_CONSEGNE_
1. Ripeti parola per parola la parte del brano su Farson e Bacon che comincia con le parole contenenti "Del girato rimasero" e finisce con "riguardavano la vita.".
2. Nel brano su Farson e Bacon, a quanti minuti venne ridotto il girato dell'intervista?
:: ESTRATTO DELLA PAGINA ::
Daniel Farson, figlio del leggendario corrispondente americano Nogley Farson, fu giornalista, scrittore, fotografo e conduttore di programmi televisivi di successo.
Mentre lavorava come fotografo per Picture Post, capitò a Soho e conobbe Francis Bacon, col quale strinse un’amicizia durata quarant’anni.
Nel 1958 realizzò un’intervista televisiva (il programma si chiamava The Art Game) col pittore irlandese trapiantato a Soho, che all’epoca era alla sua prima apparizione nel tubo catodico: dalle tre ore originali, durante le quali Farson e Bacon consumarono una quantità incredibile di ostriche e champagne, il girato venne ridotto a quindici minuti.
Ma quell’epica intervista non sopravvisse al tempo: la casa di produzione (si chiamava Associated-Rediffusion, è estinta e quindi non gli facciamo pubblicità negativa), non si sa perché, perse i diritti del filmato originale, che venne distrutto.
Del girato rimasero solo il copione e i dialoghi.
La rubrica ZITTIZITTI riprende (più o meno) le stesse domande che Daniel Farson pose a Francis Bacon quel fatidico giorno (era il pomeriggio del 27 agosto 1958).
A che pro?, si chiederanno i nostri piccoli lettori: né per erudizione, né per compiacimento e nemmeno per imbastire fastidiosi quanto inutili confronti ma, semplicemente, perché le domande di Daniel Farson riguardavano la vita.
Che, come disse Francis Bacon citando Friedrich Nietzsche:
[La vita] è così insensata che potremmo anche cercare di farne qualcosa di straordinario
E anche questa nuova rubrica kritika è un po’ insensata. E, forse, spero, anche un po’ fuori dall’ordinario.
Leggerete ora le parole di un pittore colto, Pietro Geranzani: le sue risposte alla domande di Mr Farson redivivo, mai scontate e sempre piuttosto coinvolgenti, ci fanno uscire dall’inevitabile circolo dell’autoreferenzialità spingendoci nei territori sempre misteriosi quanto affascinanti del FARE PITTURA, vuoi attraverso l’aneddotica, vuoi attraverso un’invidiabile magia dialettica.
:::
:: SEZIONE DATI ::
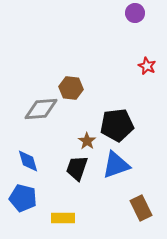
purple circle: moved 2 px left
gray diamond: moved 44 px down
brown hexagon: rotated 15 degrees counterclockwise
:::
_RISPOSTE_
1.
Del girato rimasero solo il copione e i dialoghi.
La rubrica ZITTIZITTI riprende (più o meno) le stesse domande che Daniel Farson pose a Francis Bacon quel fatidico giorno (era il pomeriggio del 27 agosto 1958).
A che pro?, si chiederanno i nostri piccoli lettori: né per erudizione, né per compiacimento e nemmeno per imbastire fastidiosi quanto inutili confronti ma, semplicemente, perché le domande di Daniel Farson riguardavano la vita.

2. A quindici minuti.